Recently, events in my life encouraged me to reflect on friendships: friendships that have come and gone over the years, friendships I maintain in the present moment, and friendships that lie somewhere in between these two spaces. I easily feel nostalgic toward the past and grateful for the present, but the middle ground fills me with a sense of melancholy.
In that middle ground, I observe the potential for loss as well as the opportunity to try harder to connect with people I care about. It’s unstable and vulnerable, and the idea of adding to the former friendships pile in my life, especially as I get older, makes me question if how I spend my days is how I should be spending them. But luckily, asking that question then creates room for alternatives and provides the motivation to act on them. It offers a reset button.
As the dust settles in other areas of my life that have demanded the bulk of my attention for quite some time now, the air clears for friendships of all kinds to move back into focus. I’m ready to prioritize spending time with friends I haven’t seen in months, take advantage of the slightly relaxed summer months, and make new memories that will help shift these friendships closer to the present instead of losing them in the past.

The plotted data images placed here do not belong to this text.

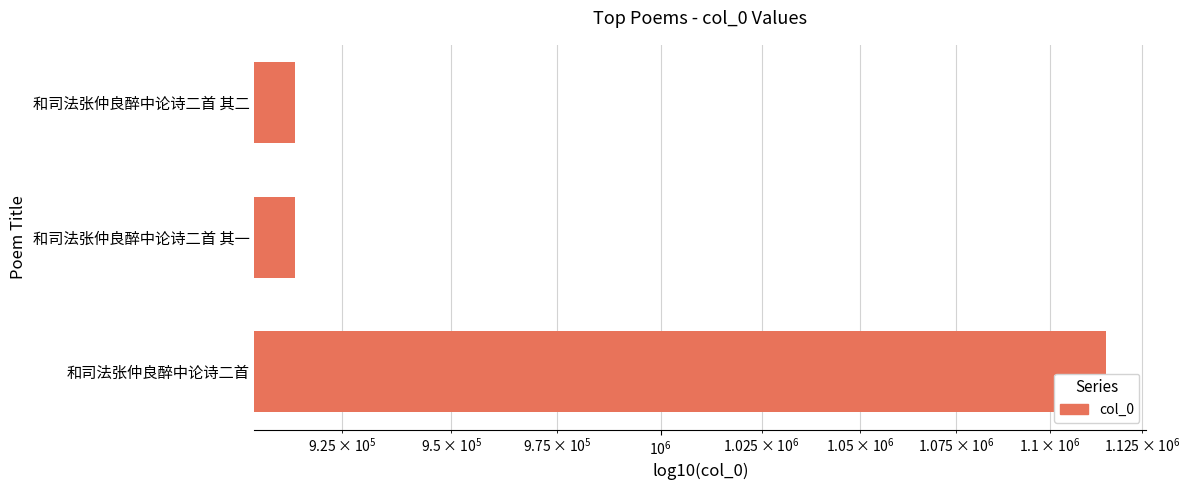

How many categories are shown in the chart?

3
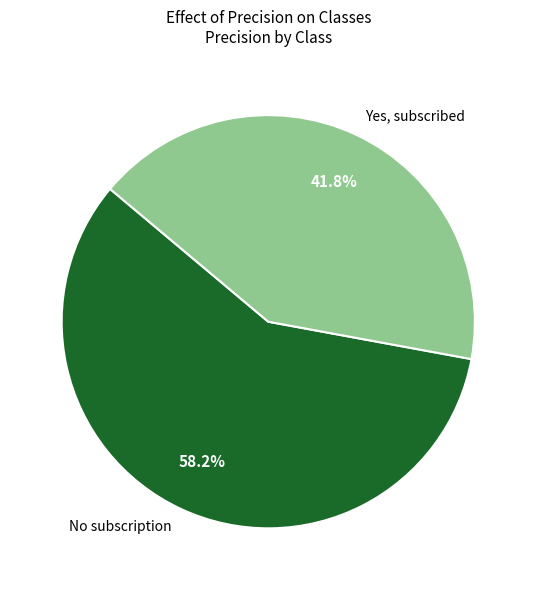

Count the number of slices in the pie.

2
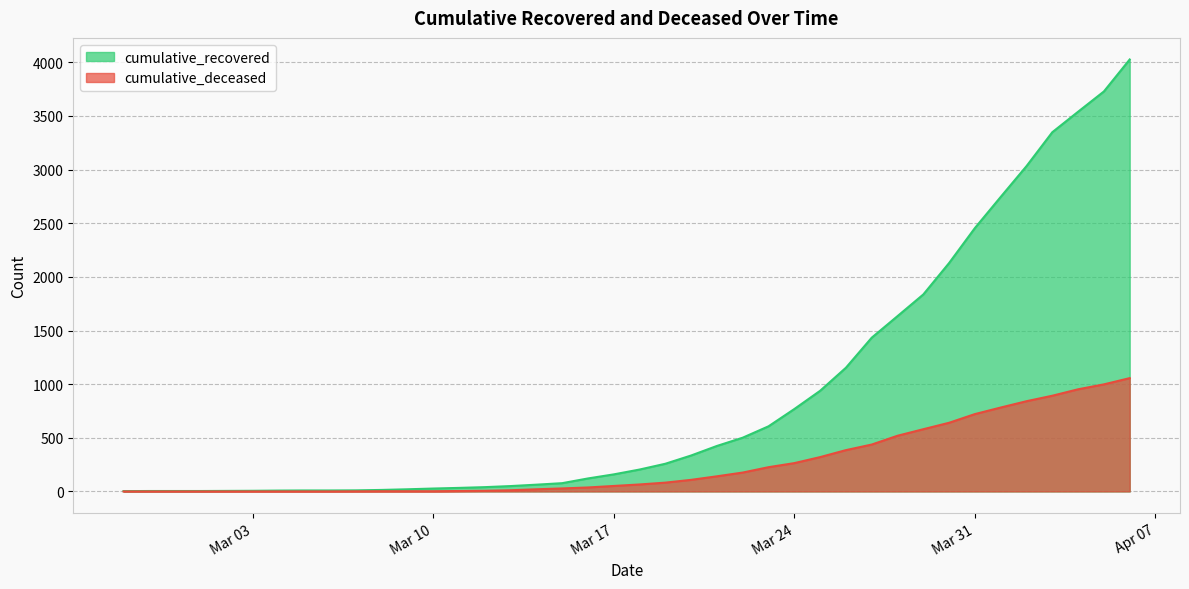

At how many categories does at least one series exceed 877?

13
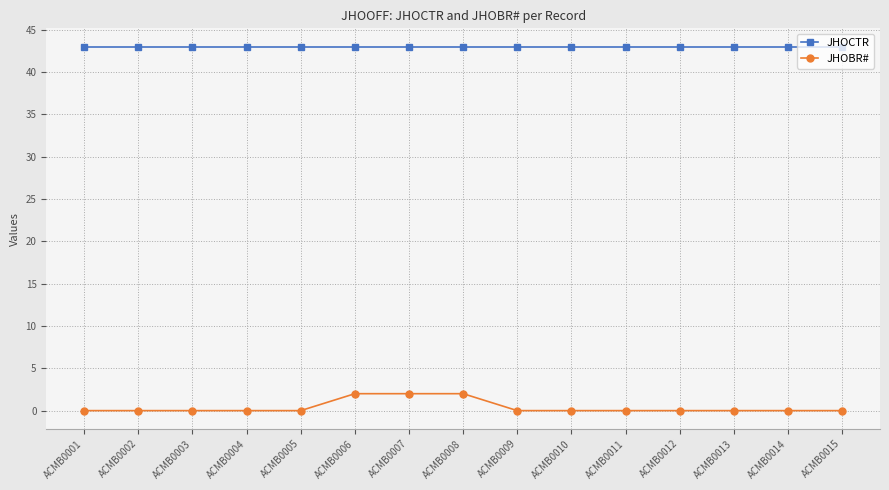

True or false: JHOCTR and JHOBR# intersect in this chart.

False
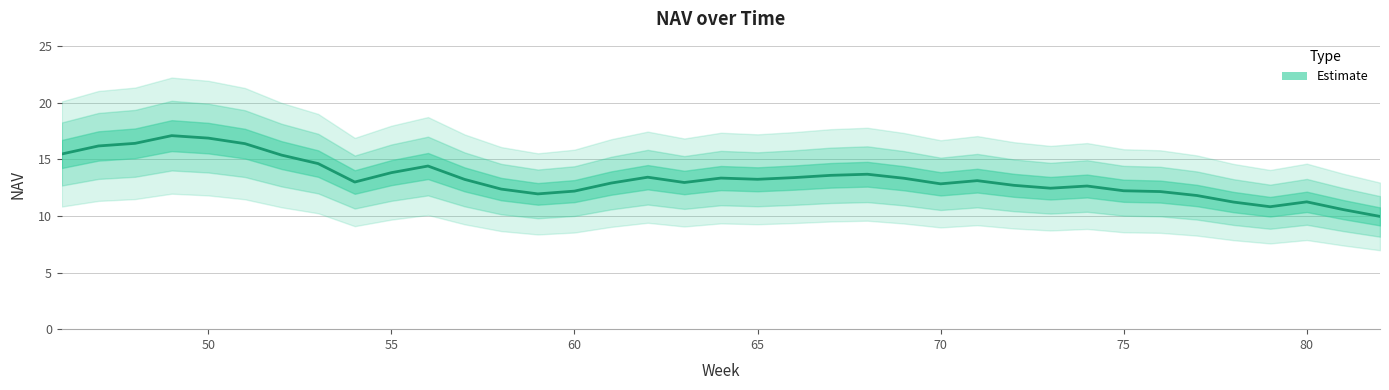

How many lines are shown in the chart?

1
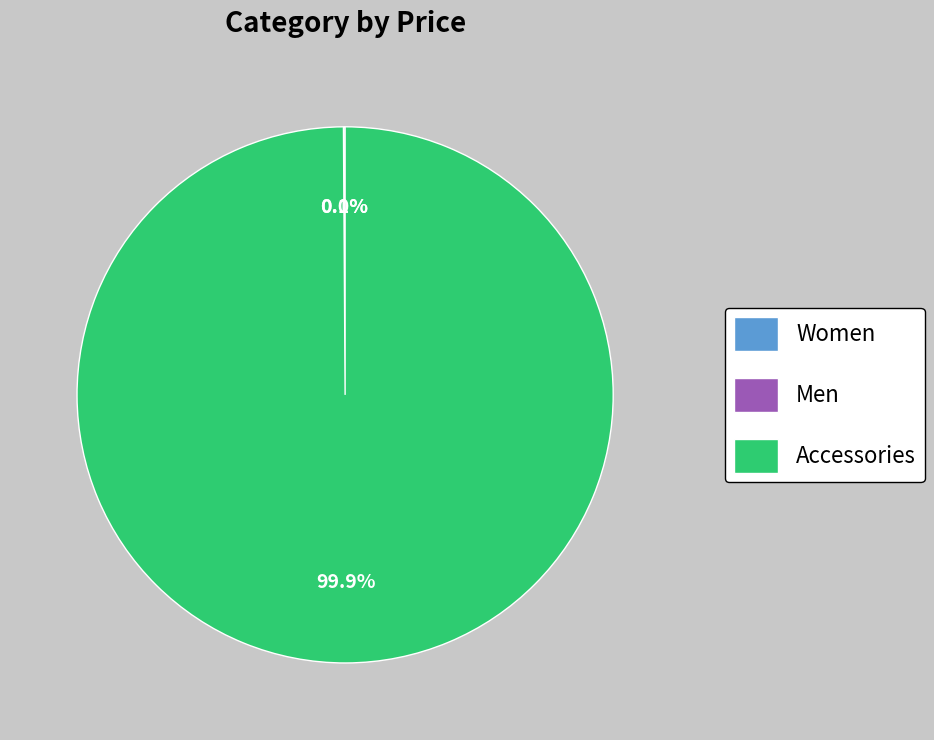

To the nearest percent, what percentage of the pie is Accessories?

100%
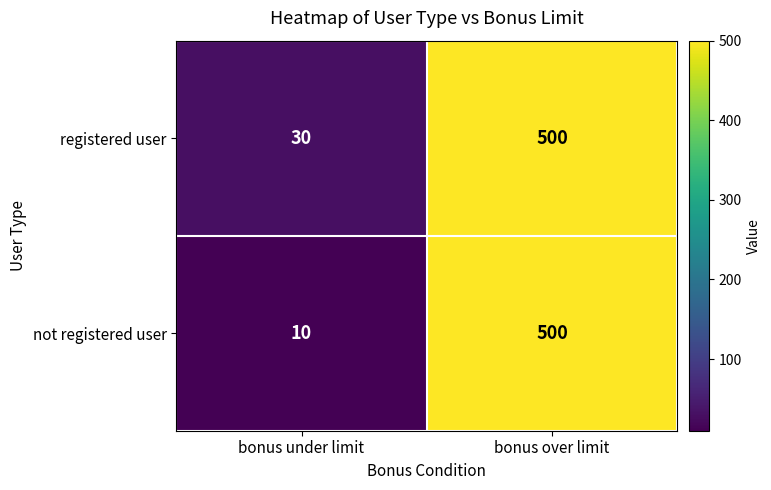

At how many categories does at least one series exceed 219?

1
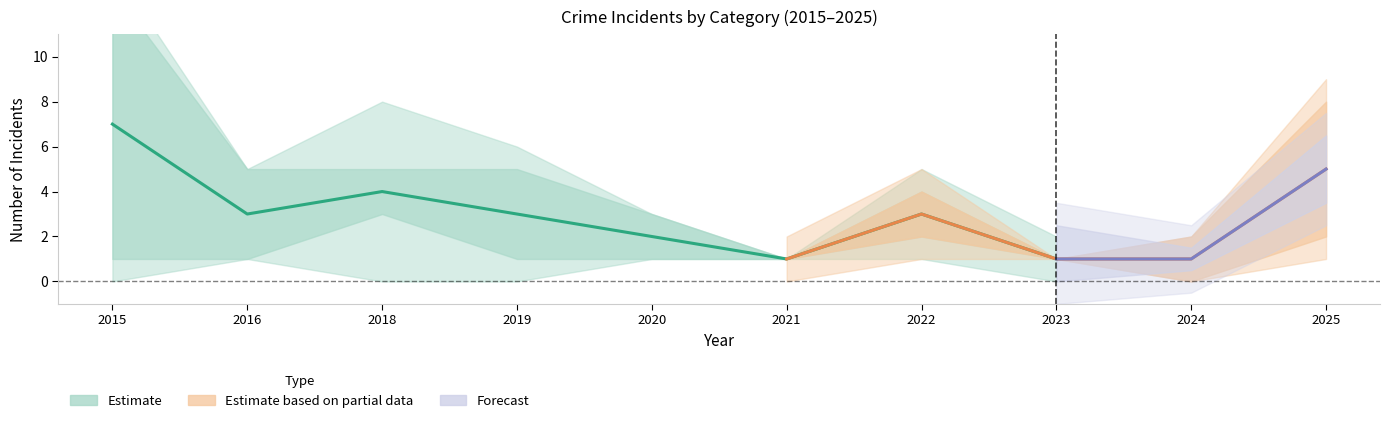

How many interior local peaks does the Total series have?

2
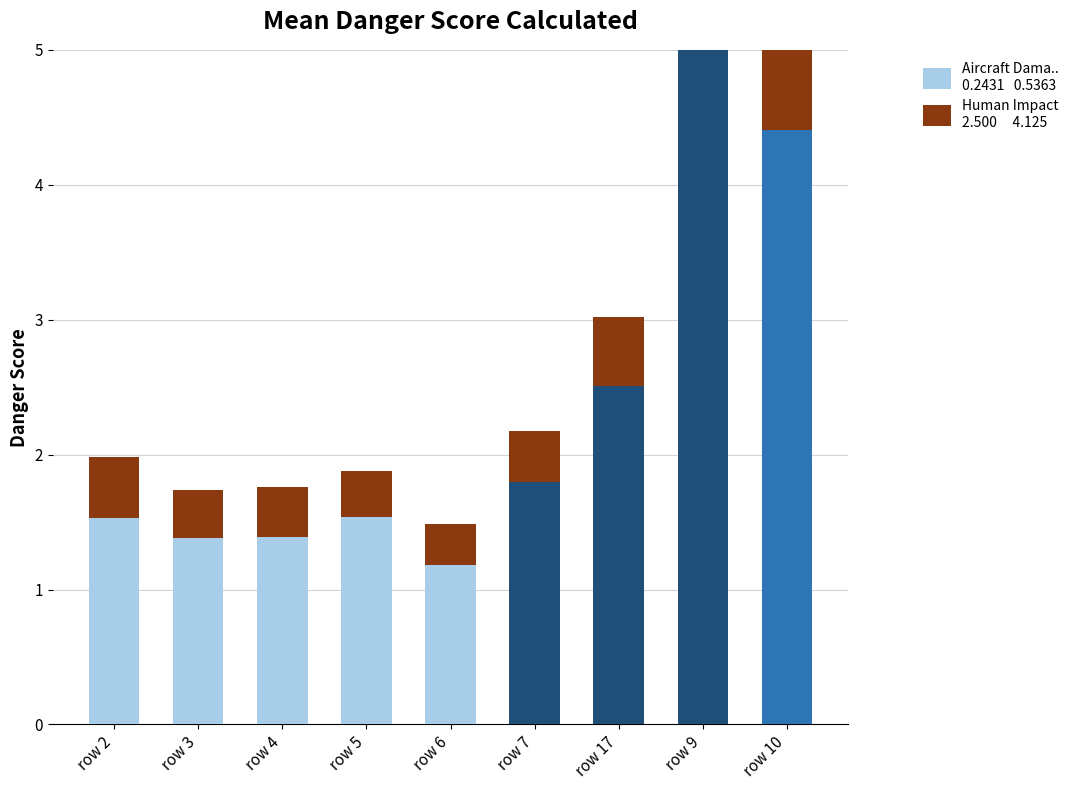

What is the difference between the highest and lowest values at row 5?

1.2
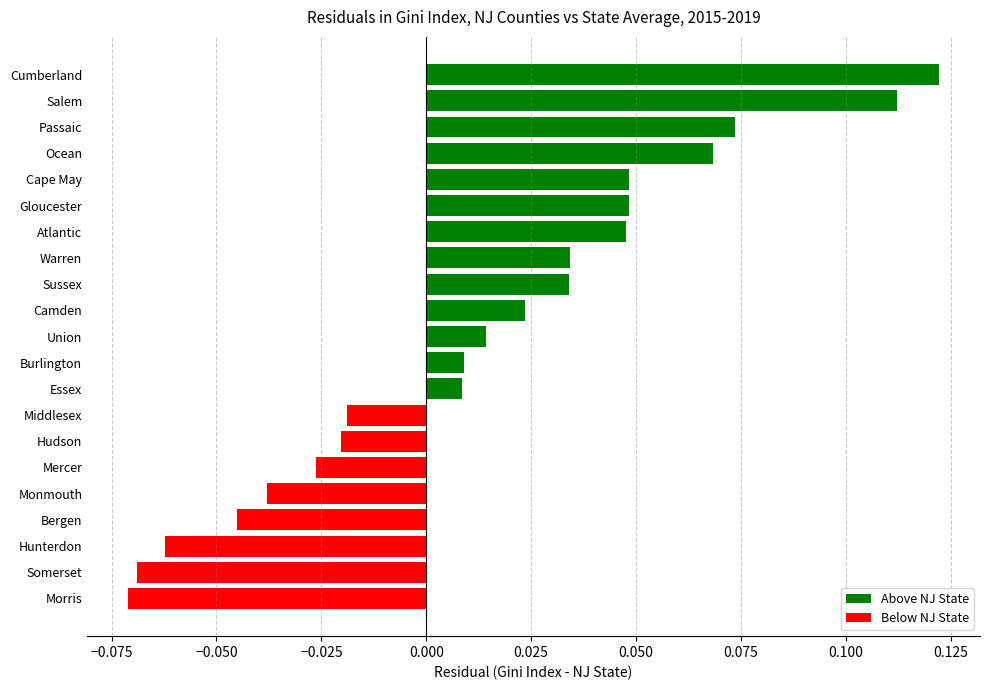

Between Hudson and Bergen, which is larger?

Hudson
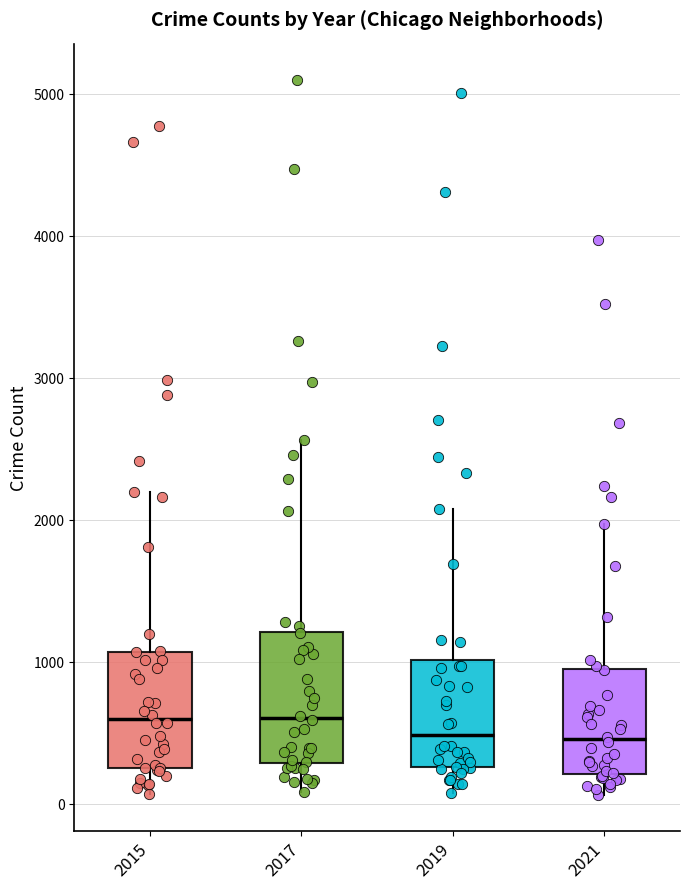

Reading left to right, read every box against the y-axis: the position of its median line, the range the box covers, and the ends of its whiskers. The values are not printed on the chart, so give them approximately, as read against the axis.

2015: median 600, box 300 to 1100, whiskers 100 to 2200
2017: median 600, box 300 to 1200, whiskers 100 to 2600
2019: median 500, box 300 to 1000, whiskers 100 to 2100
2021: median 500, box 200 to 900, whiskers 100 to 2000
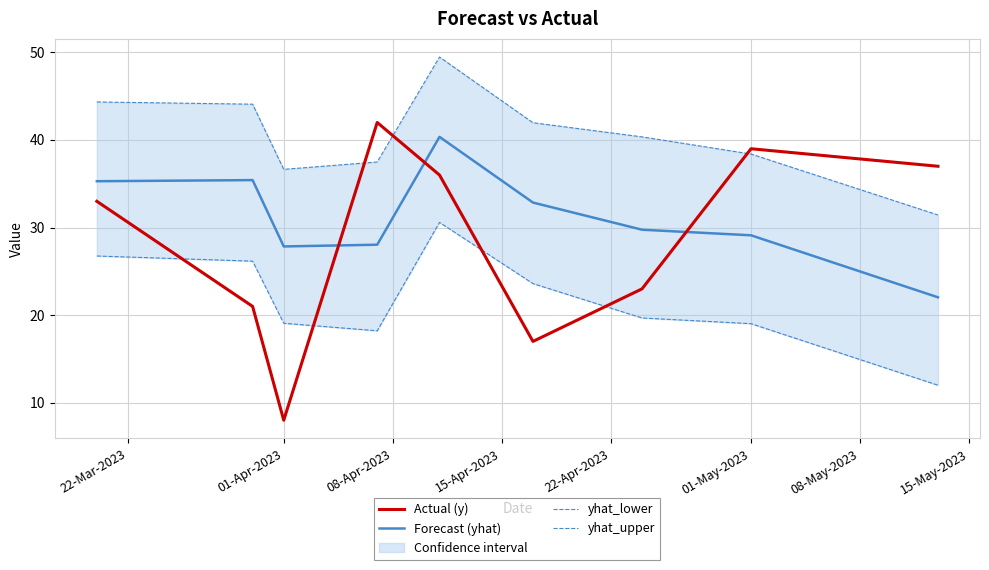

Does the chart display data point markers on the line(s)?

No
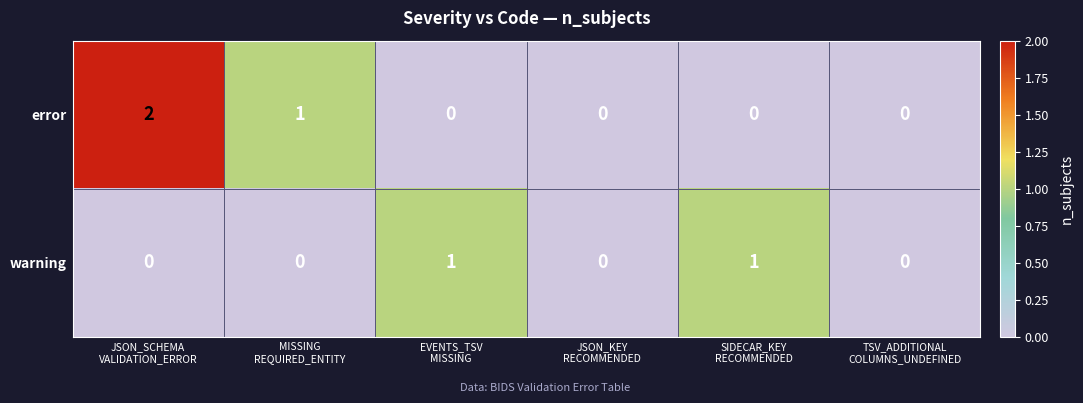

Count the number of data series in this chart.

2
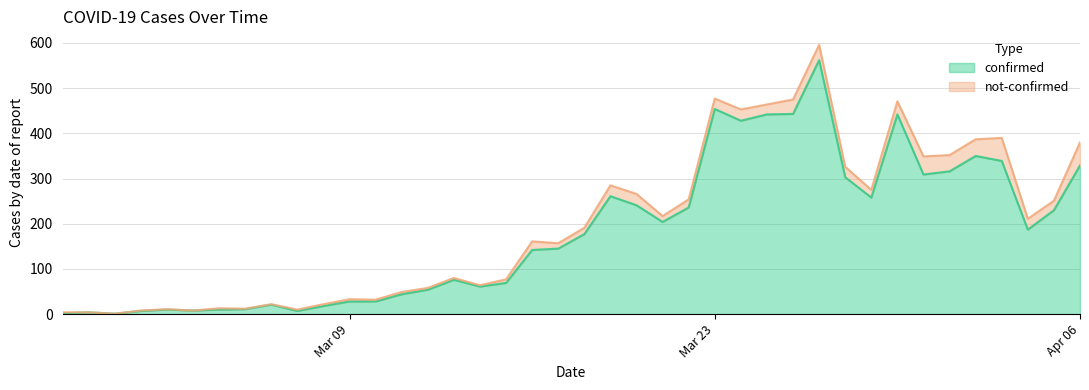

What is the maximum value for confirmed?

562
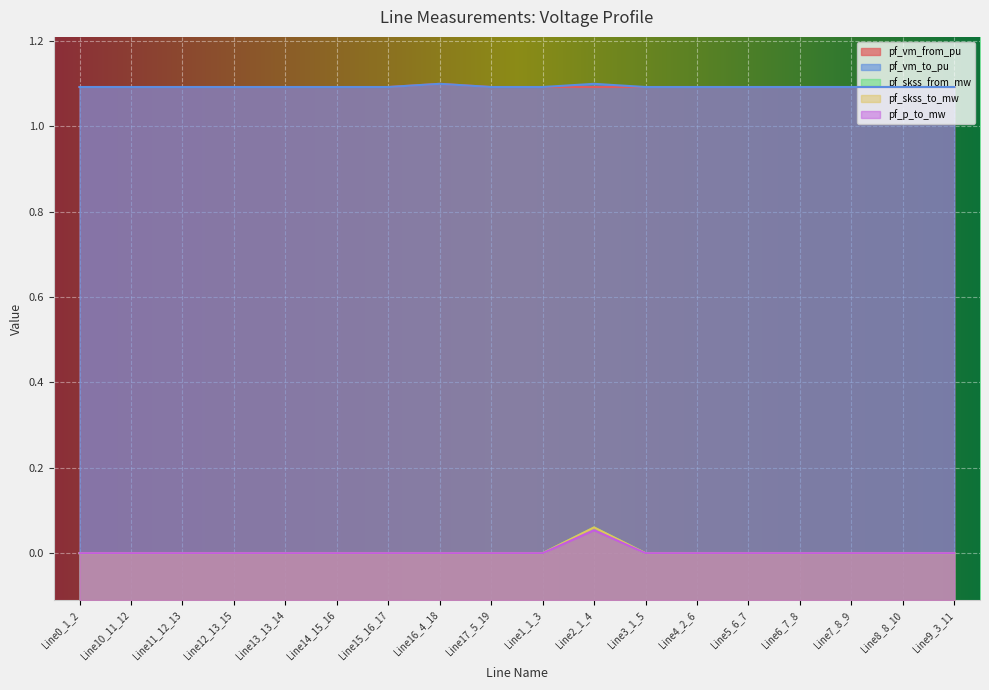

Does the chart display data point markers on the line(s)?

No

And this reset fills me with much-needed hope.
Even when we try our hardest to maintain balance, one (or two) aspects of life inevitably take over. And that’s okay. It’s just then our responsibility to stop, take a breath, and reflect on the landscape of our lives every once in a while. If we see something we wish was different, it’s in our power to do something about it. While we can’t control the role others choose to play, we can always do our part to reconnect with what matters and watch the potential shifts occur. We can always choose to press that reset button.